Но особенное такое настроение все равно создается, когда лежишь, закинув руки за голову, смотришь в потолок и понимаешь, что не стоит напирать на свои собственные предпочтения, и главное, знаешь при этом, что твой такт будет оценен, а уж мамка умела мне это показать, у нее даже новый взгляд для этого появился; как уже было сказано, мы с ней составили команду, задача которой — заботиться о человеке, в котором мы пока как следует не разобрались и сумели разобраться только гораздо позже, через долгих три месяца.
Глава 7
Как уже говорилось, родни у мамки было немало: три старших брата и мать, теперь уже совсем седая. Дни свои она проводила в кресле-качалке за раскладыванием пасьянсов и парой-другой стаканчиков шерри, но всегда светлела лицом, завидев меня, спрашивала, как у меня дела в школе; было важно хорошо успевать в школе. Но ответов моих она уже не слушала.

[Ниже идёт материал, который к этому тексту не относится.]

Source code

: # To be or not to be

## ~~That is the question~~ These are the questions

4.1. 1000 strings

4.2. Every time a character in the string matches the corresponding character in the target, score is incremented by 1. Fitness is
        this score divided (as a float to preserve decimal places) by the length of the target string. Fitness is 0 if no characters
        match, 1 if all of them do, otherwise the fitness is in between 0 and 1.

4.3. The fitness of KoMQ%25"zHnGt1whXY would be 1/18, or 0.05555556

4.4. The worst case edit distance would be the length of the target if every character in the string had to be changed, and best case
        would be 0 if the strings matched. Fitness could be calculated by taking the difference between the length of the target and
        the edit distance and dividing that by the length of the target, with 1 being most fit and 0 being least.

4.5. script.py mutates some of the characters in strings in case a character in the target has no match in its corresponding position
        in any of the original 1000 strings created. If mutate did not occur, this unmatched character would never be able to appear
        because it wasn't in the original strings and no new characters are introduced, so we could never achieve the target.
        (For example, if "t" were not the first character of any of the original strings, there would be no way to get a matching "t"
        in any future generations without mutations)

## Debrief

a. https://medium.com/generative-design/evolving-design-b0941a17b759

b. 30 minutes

— Вытяни карту, — говорила она.
Я тянул, и если выпадала семерка треф, то это значило, что я хорошо устроюсь в жизни, и бубновый валет значил примерно то же самое. Но к ней на первый этаж одного из домов для рабочих на Турсхов мы заглядывали всегда ненадолго, если не считать Рождества. У нее была кухня и всего одна комната, и в этой комнате, которую по той или иной причине называли не гостиной, а залой, стояла огроменная круглая черная печка, и она всегда была так жарко натоплена, что ее нужно было прикрывать экраном, который нагревался почти так же сильно. Когда же мы приходили на Рождество, то мне разрешали спуститься с дядей Оскаром в подвал нарубить дров, и это обеспечивало плавный и приятный переход от прогулки по зверскому холоду от самого Орволла к благоухающему запеченными свиными ребрышками рождественскому празднику, который и разыгрывался в зале, где теперь стояла и сохла рядом с раскаленной докрасна печкой ёлка.